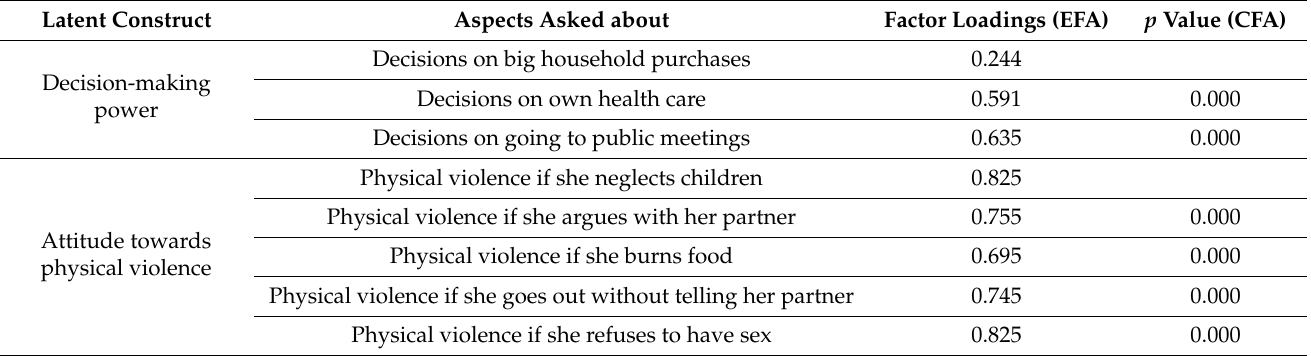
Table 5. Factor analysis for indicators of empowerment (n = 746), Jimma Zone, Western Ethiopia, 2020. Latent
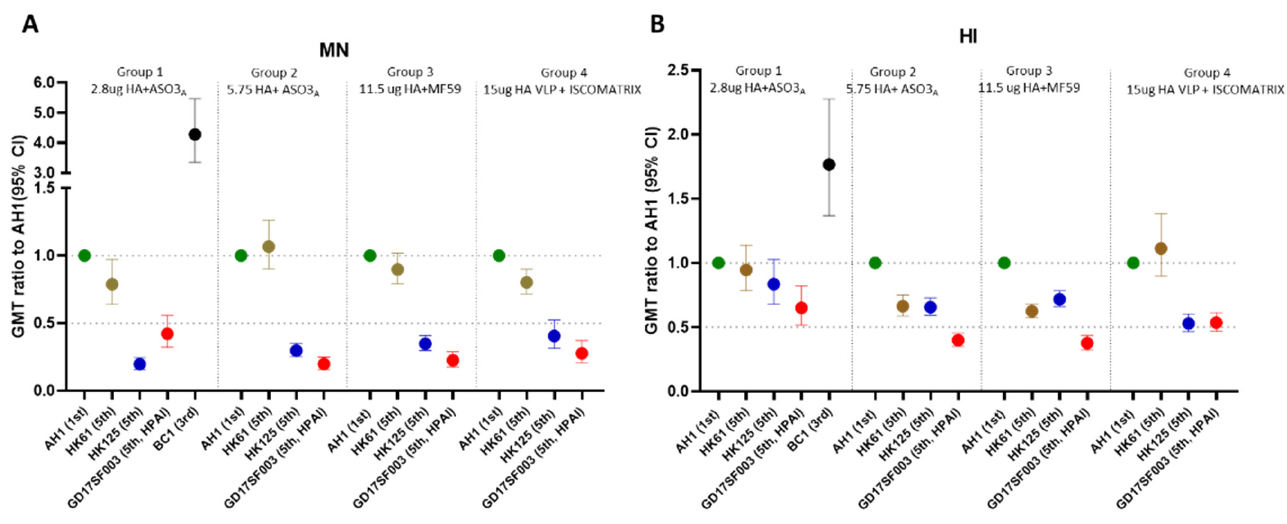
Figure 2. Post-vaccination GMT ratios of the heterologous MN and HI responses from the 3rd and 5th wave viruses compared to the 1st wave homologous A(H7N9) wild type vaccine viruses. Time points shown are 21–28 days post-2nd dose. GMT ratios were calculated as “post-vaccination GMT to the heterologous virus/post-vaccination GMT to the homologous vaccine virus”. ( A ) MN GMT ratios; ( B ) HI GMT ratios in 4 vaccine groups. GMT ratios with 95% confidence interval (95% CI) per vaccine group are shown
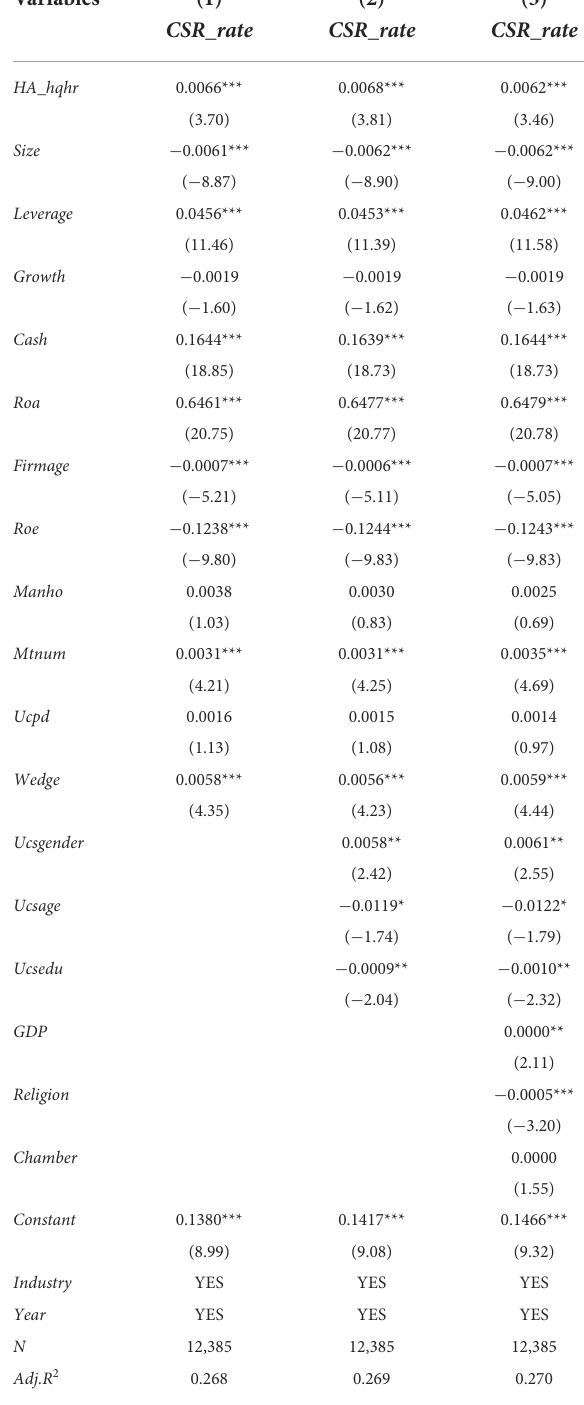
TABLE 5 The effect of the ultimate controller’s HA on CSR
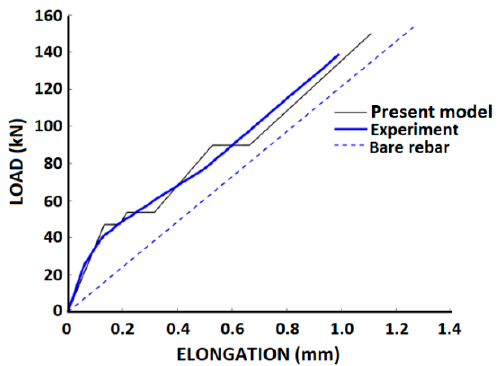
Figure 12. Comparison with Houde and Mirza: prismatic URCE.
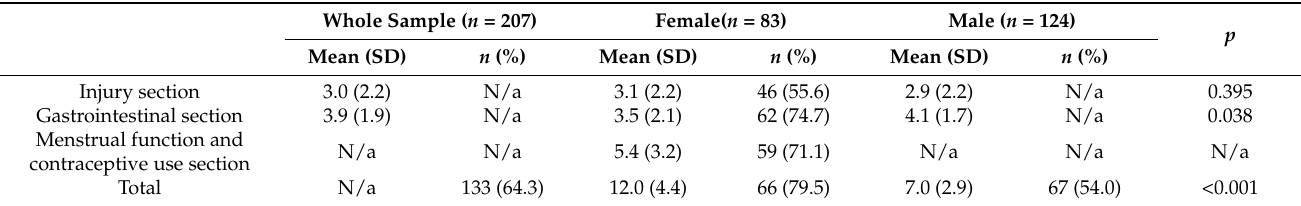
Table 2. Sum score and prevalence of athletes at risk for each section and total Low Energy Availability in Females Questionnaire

==

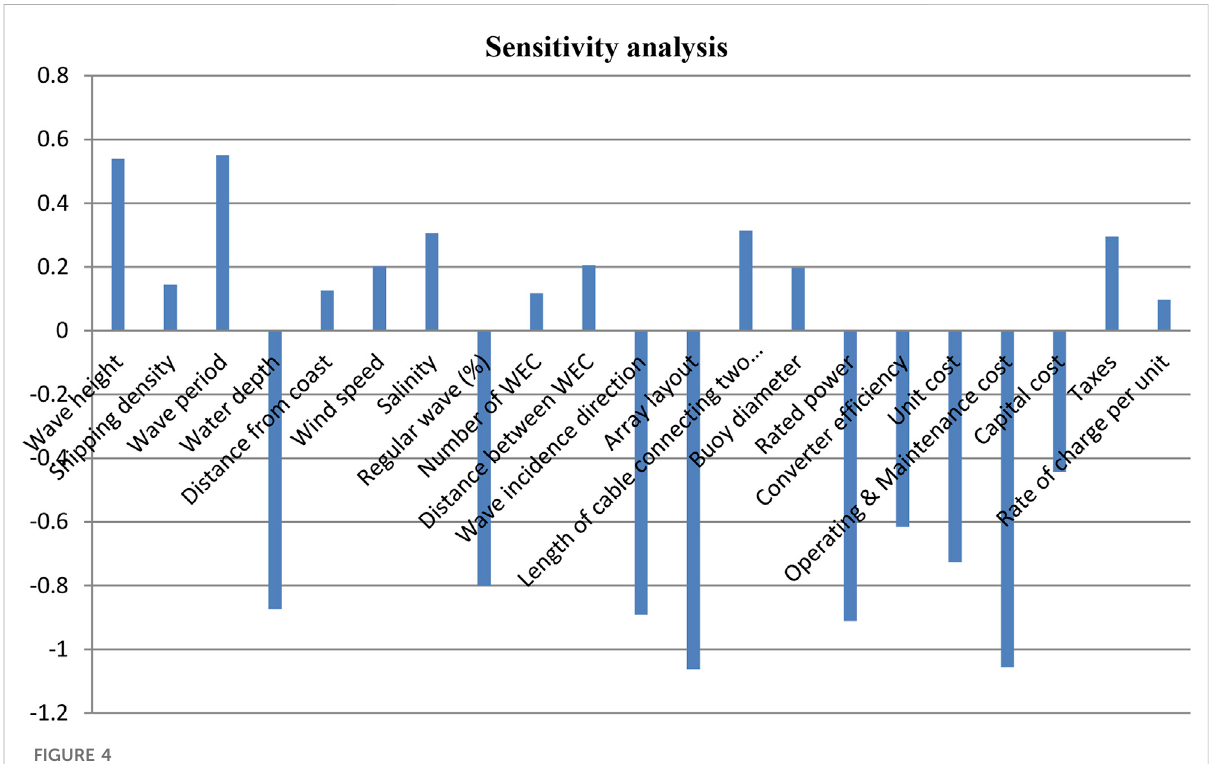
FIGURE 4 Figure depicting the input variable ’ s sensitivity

- _Problem statement_: All lines with the word "Figure" need to be copied from the data above.

- _Answer to the exercise_:
Figure 2. Post-vaccination GMT ratios of the heterologous MN and HI responses from the 3rd and 5th wave viruses compared to the 1st wave homologous A(H7N9) wild type vaccine viruses. Time points shown are 21–28 days post-2nd dose. GMT ratios were calculated as “post-vaccination GMT to the heterologous virus/post-vaccination GMT to the homologous vaccine virus”. ( A ) MN GMT ratios; ( B ) HI GMT ratios in 4 vaccine groups. GMT ratios with 95% confidence interval (95% CI) per vaccine group are shown
Figure 12. Comparison with Houde and Mirza: prismatic URCE.
FIGURE 4 Figure depicting the input variable ’ s sensitivity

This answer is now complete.